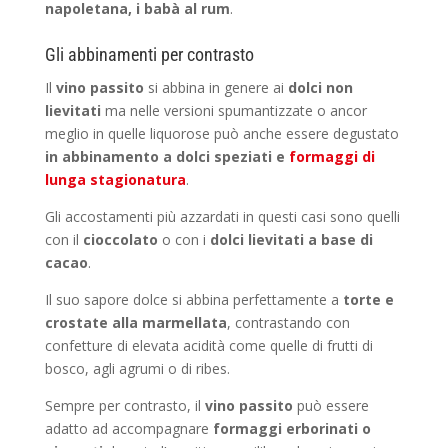
napoletana, i babà al rum
.
Gli abbinamenti per contrasto
Il
vino passito
si abbina in genere ai
dolci non
lievitati
ma nelle versioni spumantizzate o ancor
meglio in quelle liquorose può anche essere degustato
in abbinamento a dolci speziati e
formaggi di
lunga stagionatura
.
Gli accostamenti più azzardati in questi casi sono quelli
con il
cioccolato
o con i
dolci lievitati a base di
cacao
.
Il suo sapore dolce si abbina perfettamente a
torte e
crostate alla marmellata
, contrastando con
confetture di elevata acidità come quelle di frutti di
bosco, agli agrumi o di ribes.
Sempre per contrasto, il
vino passito
può essere
adatto ad accompagnare
formaggi erborinati o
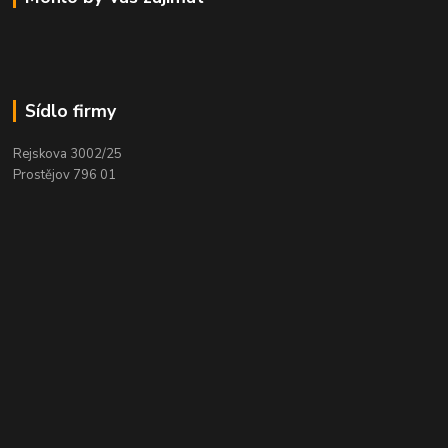
Sídlo firmy
Rejskova 3002/25
Prostějov 796 01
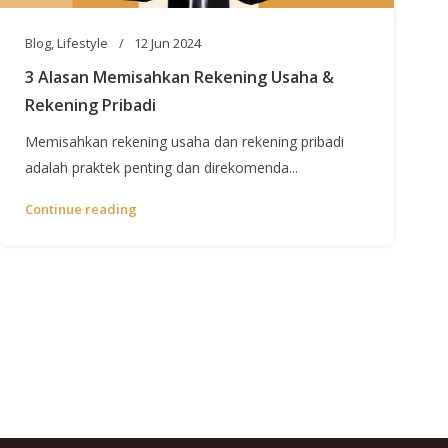
Blog
,
Lifestyle
12 Jun 2024
3 Alasan Memisahkan Rekening Usaha &
Rekening Pribadi
Memisahkan rekening usaha dan rekening pribadi
adalah praktek penting dan direkomenda...
Continue reading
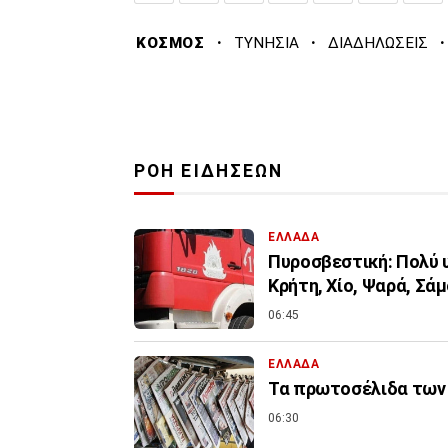
·
·
·
ΚΟΣΜΟΣ
ΤΥΝΗΣΙΑ
ΔΙΑΔΗΛΩΣΕΙΣ
ΡΟΗ ΕΙΔΗΣΕΩΝ
ΕΛΛΑΔΑ
Πυροσβεστική: Πολύ υ
Κρήτη, Χίο, Ψαρά, Σάμ
06:45
ΕΛΛΑΔΑ
Τα πρωτοσέλιδα των 
06:30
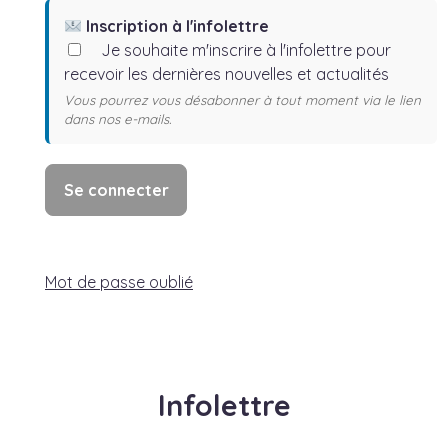
Inscription à l'infolettre
Je souhaite m'inscrire à l'infolettre pour
recevoir les dernières nouvelles et actualités
Vous pourrez vous désabonner à tout moment via le lien
dans nos e-mails.
Mot de passe oublié
Infolettre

################

● YOUR OBJECTIVE:
Copy every line of text from the records above without changing anything, and omit the lines that mark the pictures.

● RESULT BELOW:
napoletana, i babà al rum
.
Gli abbinamenti per contrasto
Il
vino passito
si abbina in genere ai
dolci non
lievitati
ma nelle versioni spumantizzate o ancor
meglio in quelle liquorose può anche essere degustato
in abbinamento a dolci speziati e
formaggi di
lunga stagionatura
.
Gli accostamenti più azzardati in questi casi sono quelli
con il
cioccolato
o con i
dolci lievitati a base di
cacao
.
Il suo sapore dolce si abbina perfettamente a
torte e
crostate alla marmellata
, contrastando con
confetture di elevata acidità come quelle di frutti di
bosco, agli agrumi o di ribes.
Sempre per contrasto, il
vino passito
può essere
adatto ad accompagnare
formaggi erborinati o
Sídlo firmy
Rejskova 3002/25
Prostějov 796 01
Blog
,
Lifestyle
12 Jun 2024
3 Alasan Memisahkan Rekening Usaha &
Rekening Pribadi
Memisahkan rekening usaha dan rekening pribadi
adalah praktek penting dan direkomenda...
Continue reading
·
·
·
ΚΟΣΜΟΣ
ΤΥΝΗΣΙΑ
ΔΙΑΔΗΛΩΣΕΙΣ
ΡΟΗ ΕΙΔΗΣΕΩΝ
ΕΛΛΑΔΑ
Πυροσβεστική: Πολύ υ
Κρήτη, Χίο, Ψαρά, Σάμ
06:45
ΕΛΛΑΔΑ
Τα πρωτοσέλιδα των 
06:30
Inscription à l'infolettre
Je souhaite m'inscrire à l'infolettre pour
recevoir les dernières nouvelles et actualités
Vous pourrez vous désabonner à tout moment via le lien
dans nos e-mails.
Mot de passe oublié
Infolettre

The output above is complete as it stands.